Still, a senior military press officer eventually assured the correspondent that she was free to continue reporting and returned to Nikolaiv, where she filed two short dispatches from the front line.
Weeks later, the Ukrainian military sent Kimer an email stating that her "press credential allowing her to work there had been canceled, without explanation, at “the request of the Security Service of Ukraine,” the report said.
Kimer spent the next three months "trying to get an explanation for why she was suddenly barred from reporting," and eventually, her boss Niels Kvale enlisted help from Denmark’s foreign ministry, and "Kimer was invited to the SBU headquarters in Kiev."
Before the meeting, Kimer posted on her Facebook page she had heard from three sources that “the security service considers me pro-Russian — and perhaps even a Russian agent.”
Kimer added that Kvale told her by phone from Copenhagen that “lots of different accusations were made against" her, due to "random photos from her social media profile, Facebook, primarily, photos that were taken by a photojournalist, her colleague, who went with her to Donetsk back in 2017.”

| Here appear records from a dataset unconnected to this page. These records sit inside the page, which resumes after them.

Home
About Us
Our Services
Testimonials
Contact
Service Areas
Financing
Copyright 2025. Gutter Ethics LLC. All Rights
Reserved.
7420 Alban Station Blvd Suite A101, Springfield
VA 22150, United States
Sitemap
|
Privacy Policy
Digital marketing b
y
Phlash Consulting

According to Kimer’s own Facebook account, an intelligence officer told her that photos she posted on the social network from a May 9 Victory Day parade in Donetsk "was suspicious because it showed people and vehicles adorned in what the Ukrainians consider 'illegal Soviet propaganda.'"
When Kimer and the Danish diplomats asked how she could convince the intelligence service that she was not a Russian propagandist, the official said that "Kimer would have to agree to produce a series of 'good stories' about the war, based entirely on video and photographs provided to her by the SBU, and post them on her Facebook page to prove that she was not pro-Russian."
“she has been offered one solution. She says that the security service will reassess her case if she agrees to write what they call "good stories" about 🇺🇦. She has to use the material that the security service provides.
— Henrik Moltke (@moltke) December 19, 2022
@matildekimer has refused that.”https://t.co/ulAnoayQNA
Kimer told the intelligence officer that she couldn’t base her reports on someone else’s material and that she needed to meet in person with her sources. Consequently, "the meeting ended abruptly," the report said.
That obliged Kimer to report that the Ukrainian intelligence service had tried to coerce her into joining its propaganda effort, the report said, "even if that might make it impossible for her to ever get her accreditation back."
Kvale explained the reason why they felt the story had to be told, saying "we feel that this is an attack on our independence and the freedom of the press,” adding, “We didn’t really feel like we had any choice but to say publicly that this situation arose and this happened at this meeting.”